* Prompt: Rewrite the data below, changing each "collectors" to "collected by" and leaving everything else untouched.

* Listed records:
╔══

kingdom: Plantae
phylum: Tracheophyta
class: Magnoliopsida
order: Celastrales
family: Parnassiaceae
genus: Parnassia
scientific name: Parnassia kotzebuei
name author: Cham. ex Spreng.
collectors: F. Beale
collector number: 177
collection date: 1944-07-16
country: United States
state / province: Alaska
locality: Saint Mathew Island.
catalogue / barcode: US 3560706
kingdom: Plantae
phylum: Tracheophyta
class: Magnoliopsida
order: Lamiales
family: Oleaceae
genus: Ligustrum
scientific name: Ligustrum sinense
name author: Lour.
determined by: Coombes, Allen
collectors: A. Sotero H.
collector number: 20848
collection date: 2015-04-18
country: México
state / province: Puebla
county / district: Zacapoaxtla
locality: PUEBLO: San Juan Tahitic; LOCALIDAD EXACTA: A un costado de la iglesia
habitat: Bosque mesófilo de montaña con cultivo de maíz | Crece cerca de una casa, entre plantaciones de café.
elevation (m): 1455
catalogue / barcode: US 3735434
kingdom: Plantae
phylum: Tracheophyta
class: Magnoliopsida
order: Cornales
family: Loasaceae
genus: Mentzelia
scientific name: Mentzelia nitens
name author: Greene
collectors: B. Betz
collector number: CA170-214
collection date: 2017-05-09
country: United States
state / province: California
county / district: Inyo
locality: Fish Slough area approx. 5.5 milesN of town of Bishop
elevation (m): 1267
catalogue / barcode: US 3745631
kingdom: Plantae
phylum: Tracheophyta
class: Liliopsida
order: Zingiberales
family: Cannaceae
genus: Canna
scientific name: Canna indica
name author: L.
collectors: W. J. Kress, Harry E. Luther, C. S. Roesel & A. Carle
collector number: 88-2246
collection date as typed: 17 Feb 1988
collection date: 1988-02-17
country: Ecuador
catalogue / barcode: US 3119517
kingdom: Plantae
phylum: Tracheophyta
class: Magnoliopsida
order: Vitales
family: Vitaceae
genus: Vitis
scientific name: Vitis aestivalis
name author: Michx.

╚══

* Written solution:
kingdom: Plantae
phylum: Tracheophyta
class: Magnoliopsida
order: Celastrales
family: Parnassiaceae
genus: Parnassia
scientific name: Parnassia kotzebuei
name author: Cham. ex Spreng.
collected by: F. Beale
collector number: 177
collection date: 1944-07-16
country: United States
state / province: Alaska
locality: Saint Mathew Island.
catalogue / barcode: US 3560706
kingdom: Plantae
phylum: Tracheophyta
class: Magnoliopsida
order: Lamiales
family: Oleaceae
genus: Ligustrum
scientific name: Ligustrum sinense
name author: Lour.
determined by: Coombes, Allen
collected by: A. Sotero H.
collector number: 20848
collection date: 2015-04-18
country: México
state / province: Puebla
county / district: Zacapoaxtla
locality: PUEBLO: San Juan Tahitic; LOCALIDAD EXACTA: A un costado de la iglesia
habitat: Bosque mesófilo de montaña con cultivo de maíz | Crece cerca de una casa, entre plantaciones de café.
elevation (m): 1455
catalogue / barcode: US 3735434
kingdom: Plantae
phylum: Tracheophyta
class: Magnoliopsida
order: Cornales
family: Loasaceae
genus: Mentzelia
scientific name: Mentzelia nitens
name author: Greene
collected by: B. Betz
collector number: CA170-214
collection date: 2017-05-09
country: United States
state / province: California
county / district: Inyo
locality: Fish Slough area approx. 5.5 milesN of town of Bishop
elevation (m): 1267
catalogue / barcode: US 3745631
kingdom: Plantae
phylum: Tracheophyta
class: Liliopsida
order: Zingiberales
family: Cannaceae
genus: Canna
scientific name: Canna indica
name author: L.
collected by: W. J. Kress, Harry E. Luther, C. S. Roesel & A. Carle
collector number: 88-2246
collection date as typed: 17 Feb 1988
collection date: 1988-02-17
country: Ecuador
catalogue / barcode: US 3119517
kingdom: Plantae
phylum: Tracheophyta
class: Magnoliopsida
order: Vitales
family: Vitaceae
genus: Vitis
scientific name: Vitis aestivalis
name author: Michx.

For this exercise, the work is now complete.